*WORK ORDER*: Up to and including the line bearing "sell the homes.", output every line of the entries exactly as written, starting from the first; pictures stay out.

*SOURCE INFORMATION*:
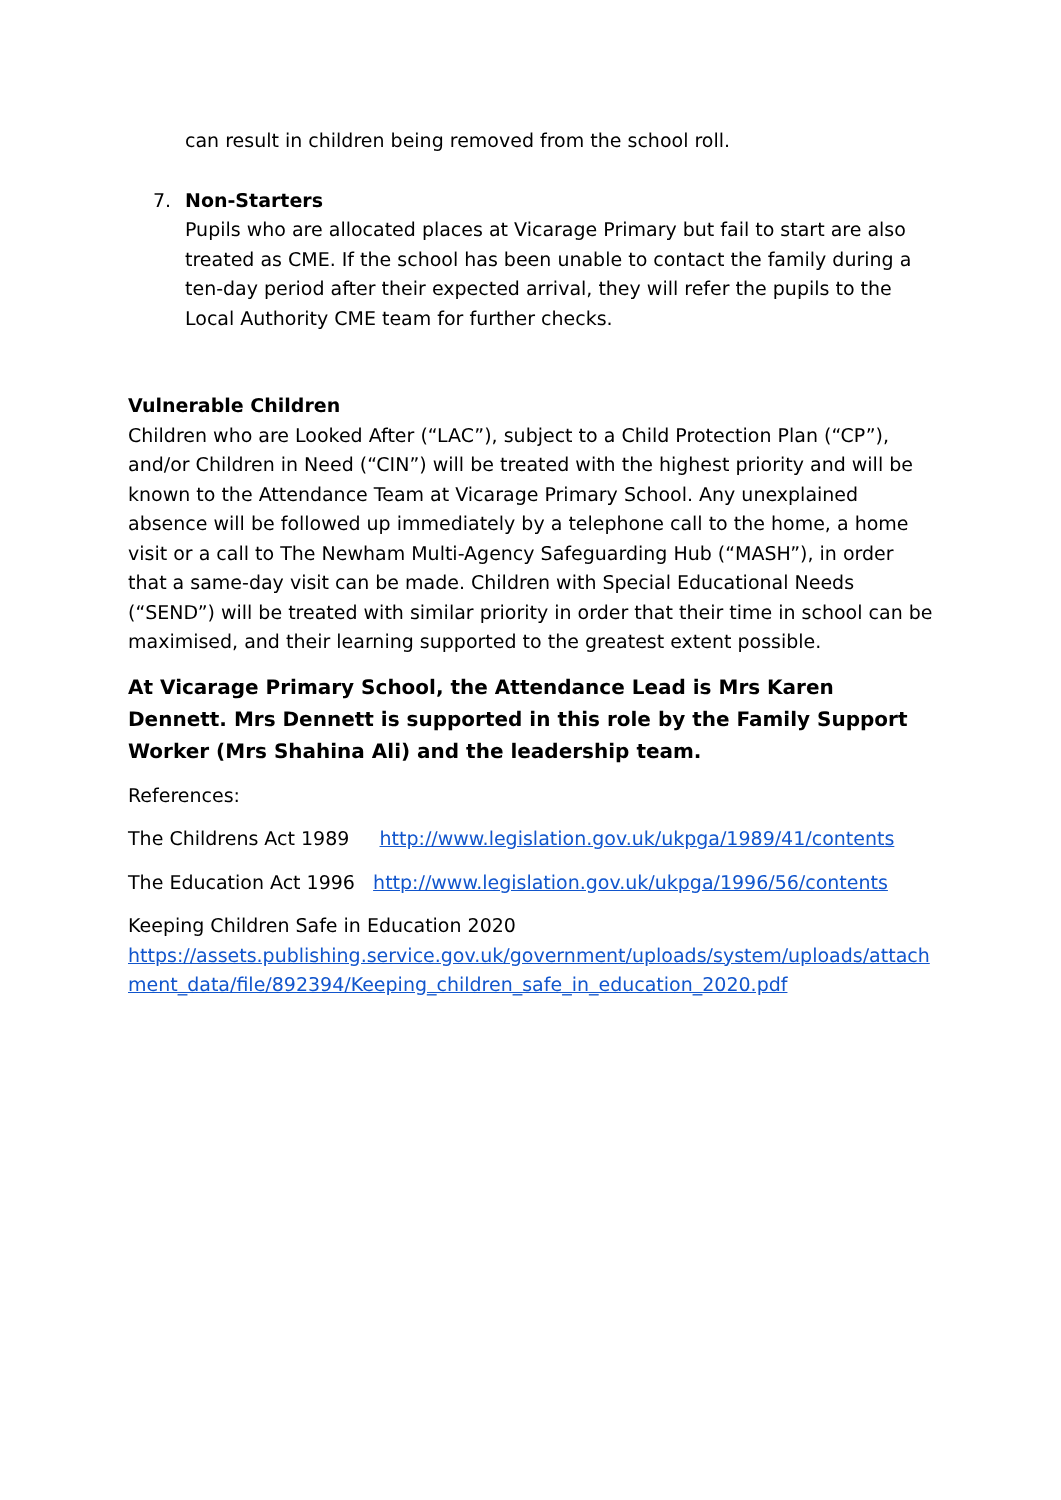can result in children being removed from the school roll.
7. Non-Starters
Pupils who are allocated places at Vicarage Primary but fail to start are also treated as CME. If the school has been unable to contact the family during a ten-day period after their expected arrival, they will refer the pupils to the Local Authority CME team for further checks.
Vulnerable Children
Children who are Looked After (“LAC”), subject to a Child Protection Plan (“CP”), and/or Children in Need (“CIN”) will be treated with the highest priority and will be known to the Attendance Team at Vicarage Primary School. Any unexplained absence will be followed up immediately by a telephone call to the home, a home visit or a call to The Newham Multi-Agency Safeguarding Hub (“MASH”), in order that a same-day visit can be made. Children with Special Educational Needs (“SEND”) will be treated with similar priority in order that their time in school can be maximised, and their learning supported to the greatest extent possible.
At Vicarage Primary School, the Attendance Lead is Mrs Karen Dennett. Mrs Dennett is supported in this role by the Family Support Worker (Mrs Shahina Ali) and the leadership team.
References:
The Childrens Act 1989 http://www.legislation.gov.uk/ukpga/1989/41/contents
The Education Act 1996 http://www.legislation.gov.uk/ukpga/1996/56/contents
Keeping Children Safe in Education 2020
https://assets.publishing.service.gov.uk/government/uploads/system/uploads/attachment_data/file/892394/Keeping_children_safe_in_education_2020.pdf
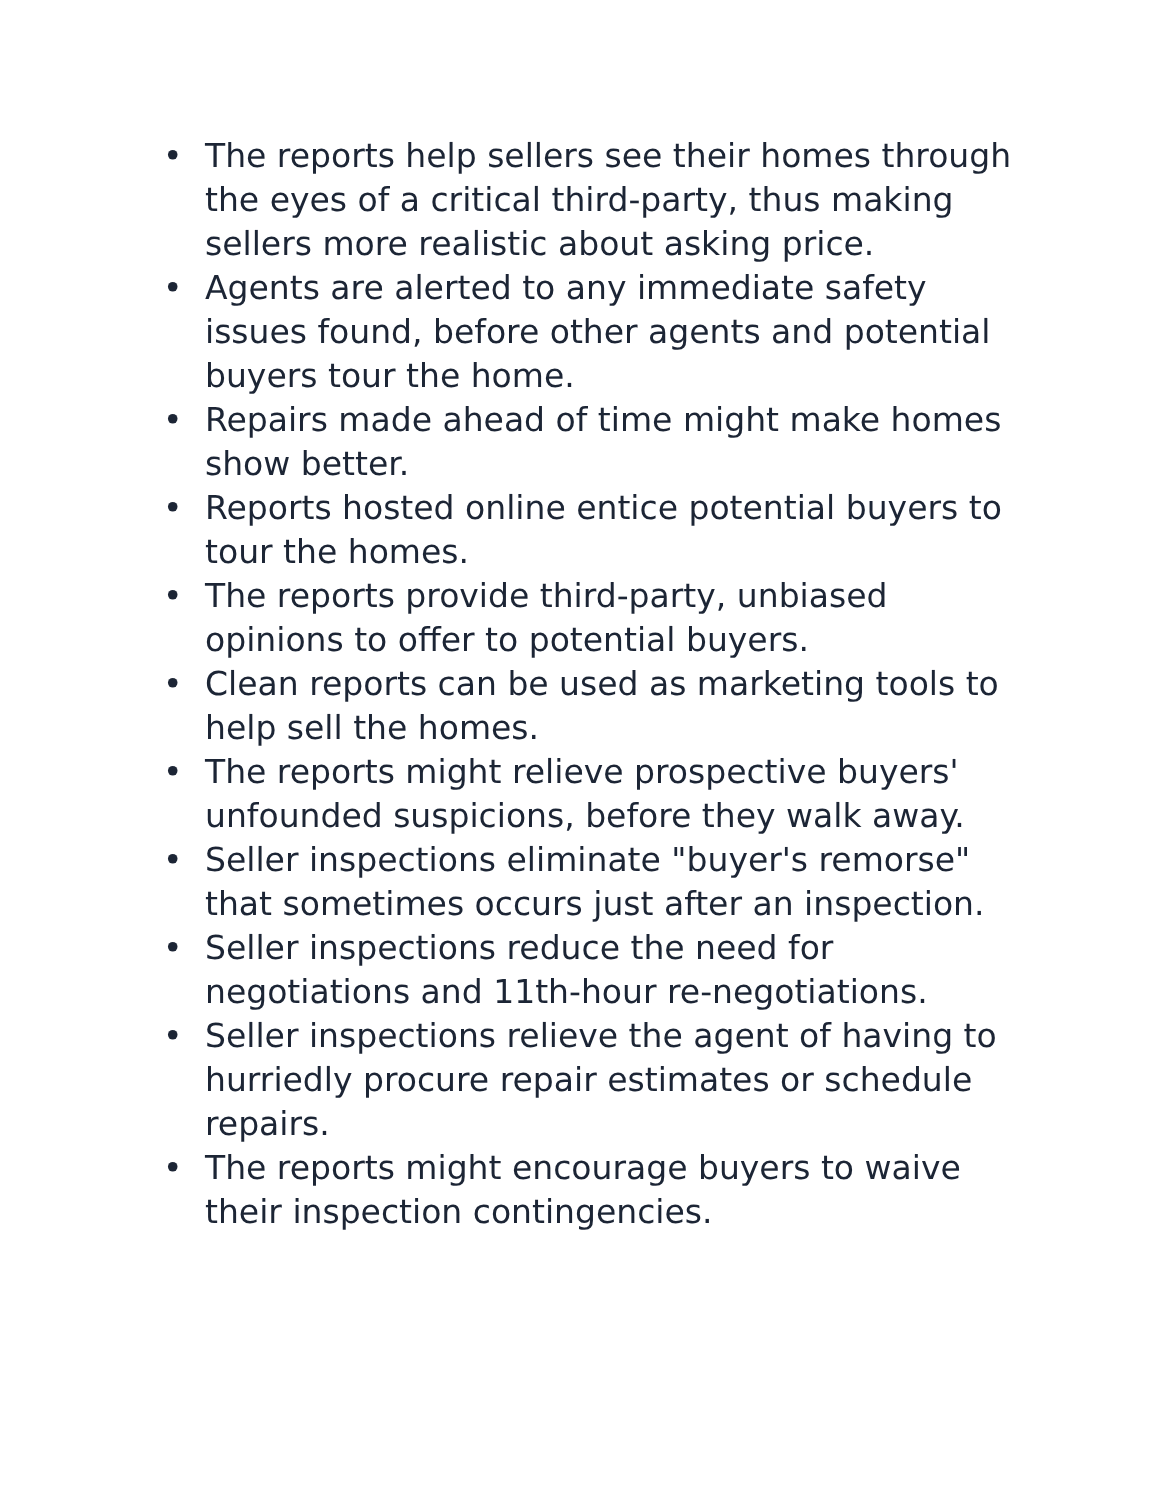• The reports help sellers see their homes through the eyes of a critical third-party, thus making sellers more realistic about asking price.
• Agents are alerted to any immediate safety issues found, before other agents and potential buyers tour the home.
• Repairs made ahead of time might make homes show better.
• Reports hosted online entice potential buyers to tour the homes.
• The reports provide third-party, unbiased opinions to offer to potential buyers.
• Clean reports can be used as marketing tools to help sell the homes.
• The reports might relieve prospective buyers' unfounded suspicions, before they walk away.
• Seller inspections eliminate "buyer's remorse" that sometimes occurs just after an inspection.
• Seller inspections reduce the need for negotiations and 11th-hour re-negotiations.
• Seller inspections relieve the agent of having to hurriedly procure repair estimates or schedule repairs.
• The reports might encourage buyers to waive their inspection contingencies.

*EXERCISE RESPONSE*:
can result in children being removed from the school roll.
7. Non-Starters
Pupils who are allocated places at Vicarage Primary but fail to start are also treated as CME. If the school has been unable to contact the family during a ten-day period after their expected arrival, they will refer the pupils to the Local Authority CME team for further checks.
Vulnerable Children
Children who are Looked After (“LAC”), subject to a Child Protection Plan (“CP”), and/or Children in Need (“CIN”) will be treated with the highest priority and will be known to the Attendance Team at Vicarage Primary School. Any unexplained absence will be followed up immediately by a telephone call to the home, a home visit or a call to The Newham Multi-Agency Safeguarding Hub (“MASH”), in order that a same-day visit can be made. Children with Special Educational Needs (“SEND”) will be treated with similar priority in order that their time in school can be maximised, and their learning supported to the greatest extent possible.
At Vicarage Primary School, the Attendance Lead is Mrs Karen Dennett. Mrs Dennett is supported in this role by the Family Support Worker (Mrs Shahina Ali) and the leadership team.
References:
The Childrens Act 1989 http://www.legislation.gov.uk/ukpga/1989/41/contents
The Education Act 1996 http://www.legislation.gov.uk/ukpga/1996/56/contents
Keeping Children Safe in Education 2020
https://assets.publishing.service.gov.uk/government/uploads/system/uploads/attachment_data/file/892394/Keeping_children_safe_in_education_2020.pdf
• The reports help sellers see their homes through the eyes of a critical third-party, thus making sellers more realistic about asking price.
• Agents are alerted to any immediate safety issues found, before other agents and potential buyers tour the home.
• Repairs made ahead of time might make homes show better.
• Reports hosted online entice potential buyers to tour the homes.
• The reports provide third-party, unbiased opinions to offer to potential buyers.
• Clean reports can be used as marketing tools to help sell the homes.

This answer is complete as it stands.